• _Request_
In the listing below, find the line containing "Movies & Television" and the line containing "Users browsing this". Repeat exactly those two lines and every line between them.

• _Source records_
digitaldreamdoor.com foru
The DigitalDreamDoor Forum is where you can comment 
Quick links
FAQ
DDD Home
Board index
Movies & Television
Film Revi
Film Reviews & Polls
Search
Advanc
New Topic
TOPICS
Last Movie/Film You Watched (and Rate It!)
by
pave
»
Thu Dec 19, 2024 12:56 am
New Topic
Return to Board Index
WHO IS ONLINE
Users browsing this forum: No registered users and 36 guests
--
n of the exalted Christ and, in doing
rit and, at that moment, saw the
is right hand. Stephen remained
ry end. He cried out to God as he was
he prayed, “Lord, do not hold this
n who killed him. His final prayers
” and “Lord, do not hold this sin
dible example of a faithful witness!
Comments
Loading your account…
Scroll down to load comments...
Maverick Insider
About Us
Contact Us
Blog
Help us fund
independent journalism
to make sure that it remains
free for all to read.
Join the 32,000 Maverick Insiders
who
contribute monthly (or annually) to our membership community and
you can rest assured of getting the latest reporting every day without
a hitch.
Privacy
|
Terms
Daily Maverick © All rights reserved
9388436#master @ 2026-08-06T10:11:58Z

• _Exercise solution_
Movies & Television
Film Revi
Film Reviews & Polls
Search
Advanc
New Topic
TOPICS
Last Movie/Film You Watched (and Rate It!)
by
pave
»
Thu Dec 19, 2024 12:56 am
New Topic
Return to Board Index
WHO IS ONLINE
Users browsing this forum: No registered users and 36 guests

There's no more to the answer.